PEN America Warns of Growing Threats to Free Speech as Global Writer Imprisonments Rise

Global writer imprisonments hit 375 in 2024 as PEN warns of rising U.S. censorship threats under Trump, with China, Iran, and Israel top jailers.
Writers in the United States face escalating risks amid a global crackdown on free speech, PEN America warned in its annual Freedom to Write Index, revealing that 375 writers were jailed worldwide in 2024—a sixth consecutive yearly increase, The Guardian reported. The report highlights a troubling shift as repression spreads to countries historically known for open expression, including the U.S., where the Trump administration’s policies are stoking fears of McCarthy-era-style censorship.

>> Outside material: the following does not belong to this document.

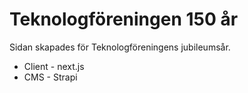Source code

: # Teknologföreningen 150 år

Sidan skapades för Teknologföreningens jubileumsår. 

- Client - next.js
- CMS - Strapi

China remains the worst offender, imprisoning 118 writers (up from 107 in 2023), followed by Iran (43, down from 49) and Israel (21, including 8 held without trial)—a stark contrast to its democratic claims. Russia, Saudi Arabia, Egypt, and Turkey also feature prominently.
PEN America’s director, Karin Deutsch Karlekar, cited the case of Rümeysa Öztürk, a Turkish Fulbright scholar detained for criticizing Israel’s Gaza offensive, as emblematic of a broader “chilling effect” in the U.S. She warned that domestic writers could soon appear in the index, citing rising self-censorship on issues like Palestine and climate change rights under government pressure.

The report underscores how attacks on writers precede broader democratic erosion, urging democracies to defend free expression globally. With the U.S. retreating from its role as a human rights advocate, PEN warns the trend could worsen imprisonments abroad.
PEN’s index generally includes fiction authors, poets, singer-songwriters, online writers and opinion writers, while excluding journalists who write news reports.